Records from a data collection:
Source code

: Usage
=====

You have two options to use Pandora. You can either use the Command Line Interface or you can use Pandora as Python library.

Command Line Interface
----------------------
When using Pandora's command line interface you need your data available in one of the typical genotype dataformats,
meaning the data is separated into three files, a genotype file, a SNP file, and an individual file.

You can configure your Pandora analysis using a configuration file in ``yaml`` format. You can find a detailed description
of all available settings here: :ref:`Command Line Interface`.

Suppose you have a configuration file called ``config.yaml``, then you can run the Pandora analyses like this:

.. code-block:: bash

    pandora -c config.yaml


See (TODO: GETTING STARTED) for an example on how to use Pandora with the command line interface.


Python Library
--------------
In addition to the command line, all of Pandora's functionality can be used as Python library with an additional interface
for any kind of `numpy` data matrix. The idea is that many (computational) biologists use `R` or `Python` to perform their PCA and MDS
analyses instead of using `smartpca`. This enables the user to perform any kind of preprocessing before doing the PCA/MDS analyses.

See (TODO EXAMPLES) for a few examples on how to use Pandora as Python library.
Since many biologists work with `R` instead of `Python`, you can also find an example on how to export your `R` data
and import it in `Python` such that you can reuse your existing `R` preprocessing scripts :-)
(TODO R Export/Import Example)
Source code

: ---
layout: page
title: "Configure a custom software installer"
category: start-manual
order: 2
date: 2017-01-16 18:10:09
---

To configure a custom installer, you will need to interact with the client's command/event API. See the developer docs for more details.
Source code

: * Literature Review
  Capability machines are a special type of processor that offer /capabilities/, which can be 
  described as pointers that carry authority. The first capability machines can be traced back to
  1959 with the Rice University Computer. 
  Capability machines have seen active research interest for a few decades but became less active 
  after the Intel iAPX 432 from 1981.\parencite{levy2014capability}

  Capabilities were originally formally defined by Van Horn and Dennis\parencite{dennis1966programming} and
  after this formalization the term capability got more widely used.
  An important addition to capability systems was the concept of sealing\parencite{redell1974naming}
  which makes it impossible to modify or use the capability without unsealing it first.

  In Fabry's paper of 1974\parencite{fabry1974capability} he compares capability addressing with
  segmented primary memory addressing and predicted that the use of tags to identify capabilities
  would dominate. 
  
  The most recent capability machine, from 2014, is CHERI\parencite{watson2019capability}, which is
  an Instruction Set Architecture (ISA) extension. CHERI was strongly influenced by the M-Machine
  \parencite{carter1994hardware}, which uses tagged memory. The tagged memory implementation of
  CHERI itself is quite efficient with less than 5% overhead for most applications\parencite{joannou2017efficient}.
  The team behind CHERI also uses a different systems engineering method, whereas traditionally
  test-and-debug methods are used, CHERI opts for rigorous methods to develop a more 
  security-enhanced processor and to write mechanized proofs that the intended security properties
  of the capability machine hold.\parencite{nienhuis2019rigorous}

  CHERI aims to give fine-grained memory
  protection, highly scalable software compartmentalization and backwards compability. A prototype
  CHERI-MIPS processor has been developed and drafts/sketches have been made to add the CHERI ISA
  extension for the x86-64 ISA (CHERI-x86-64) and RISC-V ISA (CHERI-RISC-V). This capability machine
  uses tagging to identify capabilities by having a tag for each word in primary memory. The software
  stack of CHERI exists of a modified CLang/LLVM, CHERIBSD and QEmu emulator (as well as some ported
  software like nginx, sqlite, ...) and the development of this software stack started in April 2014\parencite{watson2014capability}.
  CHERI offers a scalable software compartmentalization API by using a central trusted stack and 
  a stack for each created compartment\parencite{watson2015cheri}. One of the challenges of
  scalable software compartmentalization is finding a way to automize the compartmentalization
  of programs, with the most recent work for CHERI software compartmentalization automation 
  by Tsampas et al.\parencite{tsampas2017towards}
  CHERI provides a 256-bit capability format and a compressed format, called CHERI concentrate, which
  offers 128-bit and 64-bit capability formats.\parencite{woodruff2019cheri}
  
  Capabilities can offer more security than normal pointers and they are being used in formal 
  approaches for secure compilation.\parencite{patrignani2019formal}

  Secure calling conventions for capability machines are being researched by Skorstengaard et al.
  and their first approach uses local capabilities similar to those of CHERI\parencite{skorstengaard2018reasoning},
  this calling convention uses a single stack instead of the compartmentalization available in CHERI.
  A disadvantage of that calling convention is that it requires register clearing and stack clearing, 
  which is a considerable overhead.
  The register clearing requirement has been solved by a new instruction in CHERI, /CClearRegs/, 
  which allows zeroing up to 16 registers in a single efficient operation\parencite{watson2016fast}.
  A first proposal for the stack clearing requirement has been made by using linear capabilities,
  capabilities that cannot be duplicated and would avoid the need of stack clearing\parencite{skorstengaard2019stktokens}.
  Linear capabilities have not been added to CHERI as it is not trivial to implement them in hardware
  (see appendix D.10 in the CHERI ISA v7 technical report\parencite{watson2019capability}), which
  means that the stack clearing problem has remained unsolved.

— DIRECTIONS —
Would you print, exactly as written, every line above from the one holding "a custom software" through the one holding "1959 with the Rice University Computer.", with both included and no other lines?

— SOLUTION TO THE EXERCISE —
title: "Configure a custom software installer"
category: start-manual
order: 2
date: 2017-01-16 18:10:09
---

To configure a custom installer, you will need to interact with the client's command/event API. See the developer docs for more details.
Source code

: * Literature Review
  Capability machines are a special type of processor that offer /capabilities/, which can be 
  described as pointers that carry authority. The first capability machines can be traced back to
  1959 with the Rice University Computer. 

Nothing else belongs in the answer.